* begin EXCERPT PROVIDED *

In the wake of an excellent article by Anne Midgette and Peggy McGlone in The Washington Post on sexual harassment in the classical music business, Holland’s Royal Concertgebouw Orchestra announced that it had terminated the ensemble’s relationship with chief conductor Daniele Gatti. To its credit, the orchestra did not rely solely on allegations detailed in the Post article, dating back to 1996 and 2000, but also on more recent findings regarding Gatti’s interactions with female members of the Concertgebouw. Gatti, for his part, has apologized for his alleged disgusting behavior and promised to mend his ways. Perhaps he is sincere, perhaps not. Immediately after the apology, his Italian lawyer issued a statement in which Gatti denies all accusations and threatens legal action against those participating in the “smear campaign” against him. It will be interesting to see if anyone feels inclined to give him a second chance. Certainly there is no special urgency.

The recent spate of firings and “distancings” in the wake of revelations regarding the revolting behavior of today’s podium “giants”—James Levine, Charles Dutoit, Gatti, and others—offers both challenges and opportunities for the way classical music is packaged and sold in today’s marketplace. The usual paradigm runs something like this: an orchestra hires a new music director, and a phalanx of public relations professionals swings into action, creating a cult of personality around their new, resident “genius”. They tout his (usually it’s a “his”) uniqueness, insight, spiritual otherworldliness, and cultural significance, drumming up as proof the occasional, theoretically profound quotation whose very meaninglessness serves to reinforce the quasi-mystical depth of perception emanating from The Great Man on the Podium.

* end EXCERPT PROVIDED *
* begin RECORDS *

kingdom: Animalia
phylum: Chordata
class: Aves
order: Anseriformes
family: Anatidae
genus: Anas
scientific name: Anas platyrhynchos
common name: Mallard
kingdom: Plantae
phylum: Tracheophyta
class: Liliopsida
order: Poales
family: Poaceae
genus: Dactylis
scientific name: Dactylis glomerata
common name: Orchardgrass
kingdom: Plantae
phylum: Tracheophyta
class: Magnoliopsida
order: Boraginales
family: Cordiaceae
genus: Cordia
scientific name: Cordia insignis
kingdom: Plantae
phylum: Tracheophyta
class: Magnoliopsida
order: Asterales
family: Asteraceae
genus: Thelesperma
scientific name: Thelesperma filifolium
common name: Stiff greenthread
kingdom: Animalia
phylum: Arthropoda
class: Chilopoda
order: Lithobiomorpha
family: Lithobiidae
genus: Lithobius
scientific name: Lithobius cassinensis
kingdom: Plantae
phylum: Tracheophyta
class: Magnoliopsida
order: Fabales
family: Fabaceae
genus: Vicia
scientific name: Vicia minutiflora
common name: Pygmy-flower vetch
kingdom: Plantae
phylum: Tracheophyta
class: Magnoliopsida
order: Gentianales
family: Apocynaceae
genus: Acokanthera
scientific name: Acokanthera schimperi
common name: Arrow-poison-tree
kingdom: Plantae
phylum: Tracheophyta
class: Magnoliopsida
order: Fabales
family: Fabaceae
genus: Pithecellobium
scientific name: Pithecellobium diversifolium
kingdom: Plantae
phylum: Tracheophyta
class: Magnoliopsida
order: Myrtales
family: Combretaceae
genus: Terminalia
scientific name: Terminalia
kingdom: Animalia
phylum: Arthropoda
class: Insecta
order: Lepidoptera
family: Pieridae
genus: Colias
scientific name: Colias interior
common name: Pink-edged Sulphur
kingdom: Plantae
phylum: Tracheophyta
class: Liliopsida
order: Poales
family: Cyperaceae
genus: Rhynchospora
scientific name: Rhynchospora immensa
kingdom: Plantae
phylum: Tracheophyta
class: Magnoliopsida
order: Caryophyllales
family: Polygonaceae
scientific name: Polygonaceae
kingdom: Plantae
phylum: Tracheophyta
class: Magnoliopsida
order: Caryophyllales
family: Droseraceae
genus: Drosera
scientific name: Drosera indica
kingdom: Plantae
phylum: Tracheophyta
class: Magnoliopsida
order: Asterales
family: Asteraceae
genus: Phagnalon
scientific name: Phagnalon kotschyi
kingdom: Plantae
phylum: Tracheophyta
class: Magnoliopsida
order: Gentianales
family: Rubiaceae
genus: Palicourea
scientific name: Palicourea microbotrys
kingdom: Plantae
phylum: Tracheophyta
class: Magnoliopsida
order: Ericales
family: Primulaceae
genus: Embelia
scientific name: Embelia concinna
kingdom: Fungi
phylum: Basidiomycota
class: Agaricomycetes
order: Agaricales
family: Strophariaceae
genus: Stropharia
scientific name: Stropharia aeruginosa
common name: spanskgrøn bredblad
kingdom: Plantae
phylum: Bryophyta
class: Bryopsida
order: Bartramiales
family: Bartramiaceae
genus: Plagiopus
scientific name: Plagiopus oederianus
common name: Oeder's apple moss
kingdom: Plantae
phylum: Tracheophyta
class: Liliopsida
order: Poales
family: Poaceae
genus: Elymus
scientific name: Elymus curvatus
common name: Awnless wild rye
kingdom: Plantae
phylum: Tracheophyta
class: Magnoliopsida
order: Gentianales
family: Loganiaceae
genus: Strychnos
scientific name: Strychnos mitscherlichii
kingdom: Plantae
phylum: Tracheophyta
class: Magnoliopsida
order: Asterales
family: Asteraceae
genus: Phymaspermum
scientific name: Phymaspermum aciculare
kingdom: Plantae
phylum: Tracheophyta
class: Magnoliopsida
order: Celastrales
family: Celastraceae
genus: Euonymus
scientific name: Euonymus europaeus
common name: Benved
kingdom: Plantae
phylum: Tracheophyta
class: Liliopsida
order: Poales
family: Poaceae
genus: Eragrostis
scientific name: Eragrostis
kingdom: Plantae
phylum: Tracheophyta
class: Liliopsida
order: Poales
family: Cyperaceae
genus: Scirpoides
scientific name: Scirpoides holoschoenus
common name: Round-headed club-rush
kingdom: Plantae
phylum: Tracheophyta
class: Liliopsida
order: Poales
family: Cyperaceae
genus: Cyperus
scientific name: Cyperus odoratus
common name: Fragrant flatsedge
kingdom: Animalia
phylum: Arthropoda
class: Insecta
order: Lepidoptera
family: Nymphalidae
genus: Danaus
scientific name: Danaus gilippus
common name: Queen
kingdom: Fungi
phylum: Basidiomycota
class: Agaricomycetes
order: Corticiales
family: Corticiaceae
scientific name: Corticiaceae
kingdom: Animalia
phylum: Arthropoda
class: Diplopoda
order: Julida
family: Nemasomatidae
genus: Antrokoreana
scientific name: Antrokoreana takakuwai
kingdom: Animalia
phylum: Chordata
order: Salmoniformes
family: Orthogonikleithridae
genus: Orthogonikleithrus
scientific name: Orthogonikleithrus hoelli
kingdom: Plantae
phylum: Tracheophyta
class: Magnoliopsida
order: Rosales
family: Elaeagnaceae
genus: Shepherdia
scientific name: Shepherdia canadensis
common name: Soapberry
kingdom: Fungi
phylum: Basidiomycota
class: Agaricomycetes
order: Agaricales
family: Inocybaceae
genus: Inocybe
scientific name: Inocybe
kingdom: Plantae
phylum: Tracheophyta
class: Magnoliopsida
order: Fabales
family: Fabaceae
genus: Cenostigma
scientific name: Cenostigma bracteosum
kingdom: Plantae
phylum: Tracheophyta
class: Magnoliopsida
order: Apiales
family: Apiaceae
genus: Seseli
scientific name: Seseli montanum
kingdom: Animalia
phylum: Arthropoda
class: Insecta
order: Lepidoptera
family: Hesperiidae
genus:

* end RECORDS *

*WHAT IS ASKED*:
• a. Do the following statements agree with the commentary on conductor misconduct? For each, answer yes or no and quote the words of the commentary that decide it. (i) The Concertgebouw based its decision only on the allegations in the Post article. (ii) Gatti's lawyer threatened legal action against those he saw as smearing him. (iii) The allegations in the Post article date back to 1996 and 2000.
• b. Can you continue the commentary on conductor misconduct, starting after its last sentence?

*EXPECTED RESULTS*:
• a.
(i) No: "the orchestra did not rely solely on allegations detailed in the Post article"
(ii) Yes: "threatens legal action against those participating in the “smear campaign” against him"
(iii) Yes: "dating back to 1996 and 2000"

• b.
Everyone involved has a stake in buying into this foolishness: orchestra management, the players, the conductor himself, obviously, and the audience too, which feels gratified to have its patronage rewarded with the privilege of eavesdropping on a sacred ritual, the ineffable communion of souls that constitutes the act of orchestral performance. How, then, do we square this carefully constructed image with the reality that many of these guys are sleazebags with all of the culture and class of a drunken slob at a frat party looking for an easy way to get laid? It’s a real conundrum, one that pits the more difficult to define (and promote) image of the institution against its most visible human avatar.

Orchestras and opera companies may be grand, illustrious, and historically significant, but at the end of the day they remain, comparatively speaking, faceless. Their music directors give them a face. Until relatively recently, this phenomenon expressed itself as a sort of symbiosis. The great conductors of the mid-twentieth century, for example, Szell, Reiner, Ormandy, Karajan, and the like, may have been egomaniacal monsters, but they were also extremely loyal to their musicians, and they crafted their image as a function of the audible musical results that they achieved with their ensembles over time. Today, when conductors jet around the world playing the same stuff everywhere, and a music director rarely commits to more than a limited number of weeks per season even with his own orchestra, they reap the benefits of the music director image-making infrastructure, while delivering none of the results that formerly justified its existence.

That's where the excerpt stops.